Markov-Chain Monte-Carlo
The Markov-Chain-Monte-Carlo algorithm (MCMC) is closely related to active learning but candidate points are sampled from a distribution and either accepted or rejected according to their posterior probability rather than actively learned. Furthermore, MCMC focuses on finding the highest posterior distribution of the parameters in place of optimizing a loss function as in active learning.
Given observed data and a simulation model with certain (physical) parameters, an MCMC simulation estimates the best posterior distribution of these parameters.
The ingredients to an MCMC algorithm are the following:
- Data
Observed (experimental) data. Which path is given in the configuration as parameter
reference_data
.
- Model simulation
Usual simulation to model the observed data with parameter vector \(\theta\).
- Sampling algorithm
Method, how next input points to the simulation are chosen. In proFit the Metropolis-Hastings algorithm is used.
- Likelihood function
Function to compare candidate points with already sampled points. In proFit, a Gaussian likelihood is chosen.

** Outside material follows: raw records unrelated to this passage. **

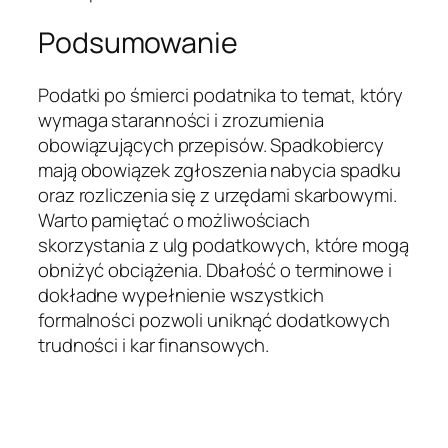
Podsumowanie
Podatki po śmierci podatnika to temat, który
wymaga staranności i zrozumienia
obowiązujących przepisów. Spadkobiercy
mają obowiązek zgłoszenia nabycia spadku
oraz rozliczenia się z urzędami skarbowymi.
Warto pamiętać o możliwościach
skorzystania z ulg podatkowych, które mogą
obniżyć obciążenia. Dbałość o terminowe i
dokładne wypełnienie wszystkich
formalności pozwoli uniknąć dodatkowych
trudności i kar finansowych.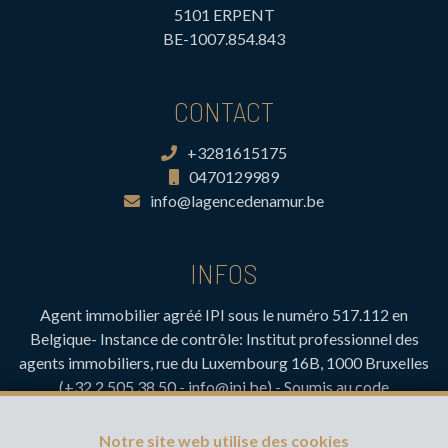
5101 ERPENT
BE-1007.854.843
CONTACT
+3281615175
0470129989
info@lagencedenamur.be
INFOS
Agent immobilier agréé IPI sous le numéro 517.112 en
Belgique- Instance de contrôle: Institut professionnel des
agents immobiliers, rue du Luxembourg 16B, 1000 Bruxelles
(+32 2 505 38 50 - info@ipi.be) - Soumis au
code
déontologique de l’ IPI
RC professionnelle et cautionnement via AXA Belgium SA,
Notre site web utilise des cookies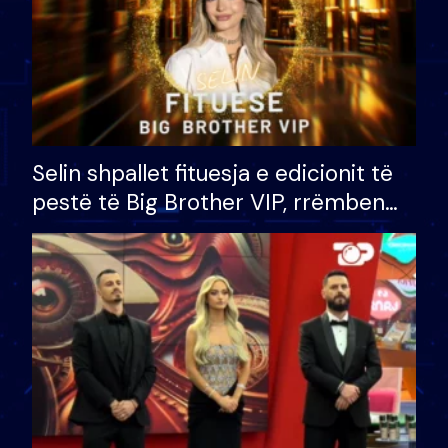
Selin shpallet fituesja e edicionit të
pestë të Big Brother VIP, rrëmben
çmimin e madh prej 100 mijë eurosh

As the initial MCMC point starts at a random position in search space, warmup
cycles are necessary to reach the desired area of high posterior probabilities. A
widely used target acceptance rate of accepted versus rejected points is the well
known asymptotically optimal target acceptance rate of \(0.234\). This value has to be
treated with caution, as there may be significantly better suited acceptance rates for a
particular problem. The target acceptance rate can be adjusted in the configuration with the
parameter target_acceptance_rate
.
Given a specific target acceptance rate, the step size of how far in some direction in parameter
space the next point is chosen, is adapted throughout the warmup cycles. After all warmup cycles are
complete, the warmup points are discarded and the actual MCMC run, which yields the final posterior
distribution with uncertainties for the parameters, is executed. The config parameter last_percent
specifies which fraction of the main MCMC run is used for calculating the mean and variance of the posterior distribution.
This lasts normally until a convergence criterion is satisfied or the
maximum number of MCMC runs is reached. The log-likelihoods of each step are saved to
./log_likelihohod.txt
and the parameter’s final mean and standard deviation are saved to ./mcmc_stats.txt
.
A special feature of the proFit MCMC algorithm is delayed acceptance (DA),
which uses a surrogate model of the loss function to estimate its expected minimum
and can thus reject prospected MCMC points by the surrogate model, already
before an (expensive) simulation run is started, which can reduce computation time.
As of now, DA can be utilized only after the first warmup cycle. Before, points are accepted
or rejected only by running the simulation. It is planned to use the SimpleAL
active learning algorithm to also sample the first points intelligently.
Delayed acceptance can be activated in the configuration by setting the parameter
delayed_acceptance
.
Results
Setting the parameter make_plot
in the active_learning
section plots the
MCMC results for each warmup cycle and the main MCMC loop.
Examples
ntrain: 1000 # Total number of training points.
...
active_learning:
nwarmup: 50 # Number of warmup points per cycle
algorithm:
class: mcmc
reference_data: ./experimental_data.txt
warmup_cycles: 5
target_acceptance_rate: 0.35
sigma_n: 0.05 # Estimated data noise (standard deviation)
initial_points: [0.5, 1] # Starting points for each dimension. If None, randomly chosen in search space.
last_percent: 0.25 # Last points used to calculate mean and variance of posterior.
save: ./mcmc_model.hdf5 # Save MCMC model path.
delayed_acceptance: True # Use delayed acceptance with surrogate specified in `fit` configuration.